Another serious post today… but I’ve been in a serious mood lately, so the funny will come out. Just not today.
I will attend my neighborhood association meeting tonight, where we will discuss the homeless “problem” in Arlington, VA. I’m expecting my rich neighbors to comment on the lack of safety, the nuisance of having a homeless person approach you for money; and to suggest a way to keep them hidden… without saying it in a lot of words.
Certainly, many of the homeless are mentally ill and/or drug addicts. A lot of them will get angry if you don’t give them any money, not enough money… or a sandwich in lieu of money. Some will harass you. Be mean to you. Try to provoke you. But folks, that is not the rule. Most are harmless.
I volunteer at our county’s homeless shelter. You would be shocked just how many people… are just like you and me. Perfectly normal folks who were living one paycheck away from foreclosure… With some nasty luck, they lost their job… their house, and now are living out of their cars. Or on the street. Sometimes with their kids.
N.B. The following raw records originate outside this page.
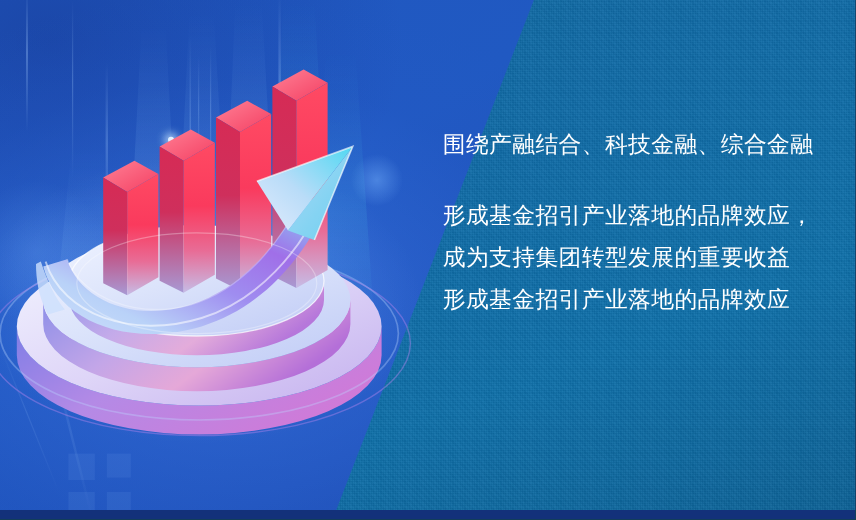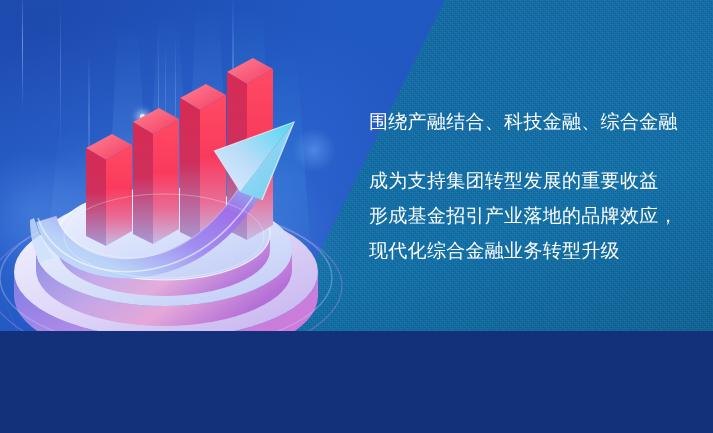--- a/index.html
+++ b/index.html
@@ -7,21 +7,21 @@
     padding: 0;
     background: #13317a;
   }
   body {
     font-family: "Liberation Sans", "DejaVu Sans", sans-serif;
   }
 
   #banner {
     position: relative;
     width: 713px;
-    height: 331px;
+    height: 425px;
     overflow: hidden;
     background: #14532d;
   }
 
   
   .bg-base {
     position: absolute;
     inset: 0;
     background:
       radial-gradient(ellipse 520px 360px at 26% 62%, rgba(64,120,230,0.55) 0%, rgba(40,88,200,0.18) 55%, rgba(31,84,189,0) 75%),
@@ -298,19 +298,19 @@
 
       <ellipse cx="164" cy="236" rx="100" ry="42" fill="none" stroke="rgba(255,255,255,0.30)" stroke-width="1"></ellipse>
     </svg>
   </div>
 
   <div class="copy">
     <div class="para first">
       <span class="line">围绕产融结合、科技金融、综合金融</span>
     </div>
     <div class="para second">
+      <span class="line">形成基金招引产业落地的品牌效应，</span>
       <span class="line">成为支持集团转型发展的重要收益</span>
-      <span class="line">形成基金招引产业落地的品牌效应，</span>
-      <span class="line">现代化综合金融业务转型升级</span>
+      <span class="line">形成基金招引产业落地的品牌效应</span>
     </div>
   </div>
 
 </div>
 
 </body></html>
Now that I know who some of the homeless are in my community, you would be shocked just how pervasive they are in our society. I regularly run into them on the bus… the markets… the open community spaces. You would not even know that they are homeless. Most leave you alone, leading their own lives. (Honestly, the only indicator that I’ve found to tell if somebody is actually homeless… is if they are lugging around a huge backpack. Folks, that’s their entire worldly possessions in there.) Most of the homeless in my community are NOT stereotypically panhandling or asking for help… they are too embarrassed to even ask for money. They take odd jobs here and there to buy a burger – maybe their only meal of the day. Any remaining part of the day is spent painfully walking or busing to their homeless shelter, where they can shower, do some laundry, maybe get a meal, and talk to their case worker about perhaps applying for more jobs so they can have enough savings for a security deposit for an apartment/communal living situation. It’s a hard life.
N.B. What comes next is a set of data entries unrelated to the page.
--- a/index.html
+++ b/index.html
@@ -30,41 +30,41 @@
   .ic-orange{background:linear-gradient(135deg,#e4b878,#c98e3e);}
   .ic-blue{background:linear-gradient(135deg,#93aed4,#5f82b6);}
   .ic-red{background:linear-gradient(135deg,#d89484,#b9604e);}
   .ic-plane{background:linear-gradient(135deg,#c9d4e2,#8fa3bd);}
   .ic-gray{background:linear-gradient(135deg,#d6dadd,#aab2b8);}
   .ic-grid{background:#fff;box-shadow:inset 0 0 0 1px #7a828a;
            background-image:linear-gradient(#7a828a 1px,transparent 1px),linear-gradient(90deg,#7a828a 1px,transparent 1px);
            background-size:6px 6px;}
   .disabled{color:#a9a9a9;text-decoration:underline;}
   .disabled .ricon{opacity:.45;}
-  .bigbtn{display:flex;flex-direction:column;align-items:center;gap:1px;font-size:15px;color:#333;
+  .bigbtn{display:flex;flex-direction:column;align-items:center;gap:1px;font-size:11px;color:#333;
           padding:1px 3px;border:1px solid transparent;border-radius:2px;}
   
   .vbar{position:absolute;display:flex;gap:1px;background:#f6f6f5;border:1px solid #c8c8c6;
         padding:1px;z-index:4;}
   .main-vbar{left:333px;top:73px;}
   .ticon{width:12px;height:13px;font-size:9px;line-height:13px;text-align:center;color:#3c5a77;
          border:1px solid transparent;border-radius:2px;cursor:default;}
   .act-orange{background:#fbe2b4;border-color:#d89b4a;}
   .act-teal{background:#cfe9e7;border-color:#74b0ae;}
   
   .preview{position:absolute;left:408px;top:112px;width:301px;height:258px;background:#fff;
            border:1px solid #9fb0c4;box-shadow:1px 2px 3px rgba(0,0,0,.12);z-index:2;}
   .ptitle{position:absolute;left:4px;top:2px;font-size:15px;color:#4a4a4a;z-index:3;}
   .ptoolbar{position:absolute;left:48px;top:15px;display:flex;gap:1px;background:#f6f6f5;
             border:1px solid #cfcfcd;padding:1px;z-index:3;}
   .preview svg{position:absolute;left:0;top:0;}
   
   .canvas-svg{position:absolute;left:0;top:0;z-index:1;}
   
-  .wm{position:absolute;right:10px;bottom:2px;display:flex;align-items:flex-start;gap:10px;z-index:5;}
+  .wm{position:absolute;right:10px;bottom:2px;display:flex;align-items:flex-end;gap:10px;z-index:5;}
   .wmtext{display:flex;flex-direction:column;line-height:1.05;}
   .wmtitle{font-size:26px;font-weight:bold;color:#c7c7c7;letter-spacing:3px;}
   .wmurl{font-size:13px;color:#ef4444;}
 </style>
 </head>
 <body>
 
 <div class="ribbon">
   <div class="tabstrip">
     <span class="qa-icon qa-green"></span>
And for those of you that say that they should just get a job… well, I wish it was that easy. (In this economy, I know well-educated people with roofs over their heads that cannot find decent employment.) Securing a job is even more difficult if you’re homeless. First of all, it’s hard to even apply for a job if you don’t have a permanent address. And when you don’t possess proper interview “attire,” it becomes even more trying. Their lives are stressful enough trying to dodge life’s daily put downs from the public… they are not going to “prepare” for an interview. Indeed, many of the homeless people I know will take ANY job… scrubbing the floors and toilets… hard labor… anything to get out of their situation. But honestly, as an employer, are you going to hire somebody who doesn’t have any legal connections to their community over someone who does, just for the sole purpose to give them a head start in life? Yeah, I didn’t think so.
One final thought before I get off of my soapbox. I have spent time in India. A place where chronic homelessness is an even more pervasive part of society than ours. I have witnessed strangers drop dead, skin and bones, in front of me due to chronic undernourishment. For those of you who feel that their tax dollars should not go to people who cannot/will not help themselves, I’d like you to spend one week in India. Would you like to see people starve and die right in front of you? That’s what would happen if we cut off homeless services altogether.
Through the services that YOU provide, for some, even against the odds, they are able to improve their lives drastically – getting out of their horrible predicament one step at a time. For others though, it is not that easy. I, for one, am happy that in America, we do value goodwill and take care of our most vulnerable members of society.